With the help of four classic movies—and not a single one with guns in them—a good book, my Crostics puzzle and some welcome sleep, the 17 hour flight to Singapore was painless. Arriving at the airport, I went straight to Immigration, didn’t have to tell them why I was there, walked up to the baggage carousel just as my bags came out, walked out to the guest greeting area just as my host arrived. An auspicious beginning.
I had left San Francisco at 10:30 am on Thursday and crossing the date line, arrive at 9:00 pm on Friday. Just in time for —sleep! Well, some, at any rate. A brief 2 am awakening and then up for good at 5 am and now 8 am and about to trot off for my day of teaching. Feeling somewhat embodied, but know come midday, some jet-lag wave will wash over me big time. But on I will teach and no one will notice but me.
And so here I sit outside at my buffet breakfast. Sun just flooding the patio and a cool breeze, bells ringing at the nearby Indian temple. Reminding myself to show some restraint— the dizzying and tempting choices of buffet breakfasts, magnified here by the addition of Indian, Malaysian and Chinese possibilities, are not very happy choices for this fellow who wants to taste it all. And then pays the price on the bathroom scale a couple of weeks later. That delicious and maddening tension of being content with single choices and craving multiple choices, be it food, sex or music. Well, music the easiest with the least consequences.

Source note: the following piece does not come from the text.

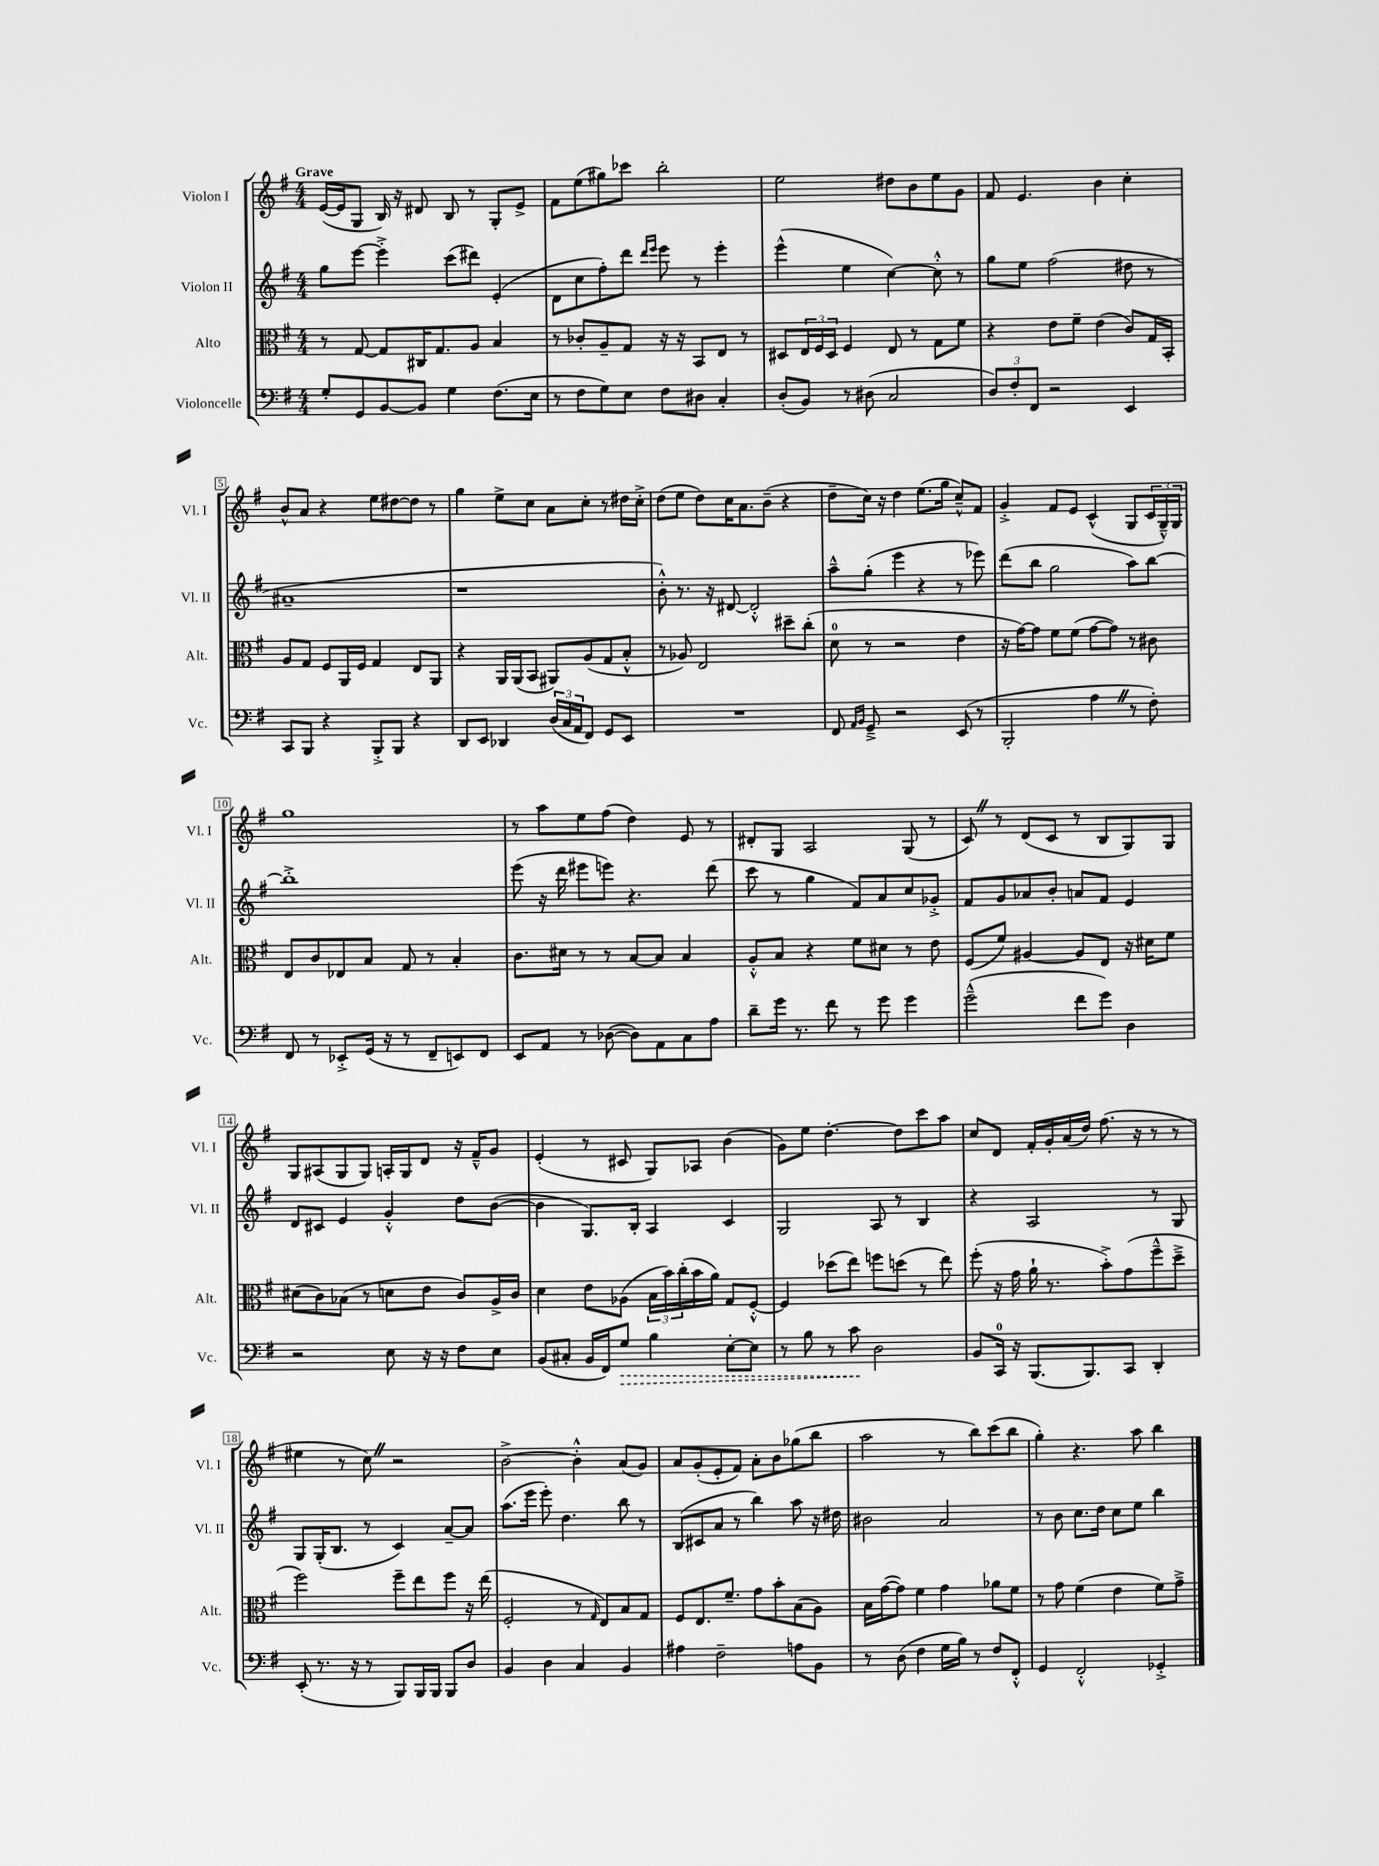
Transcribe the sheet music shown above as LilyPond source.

I have my mask poised as needed, will probably forego starting workshops with holding hands in a circle and will be a bit more cautious in the hopes of dodging the coronavirus, but hope to not let fear run the day. I don’t want to be too casual about “when it’s my time, it’s my time,” but there is probably more than a grain of truth in that, like the angel who pulled me back from running a red light last week. So many ways things can go wrong, one just does what one can.
And what I can do today is to help some music teachers figure out a more child-friendly, musical and connected way to bring jazz to their students. And that I will do.
Welcome, February and welcome back, Singapore!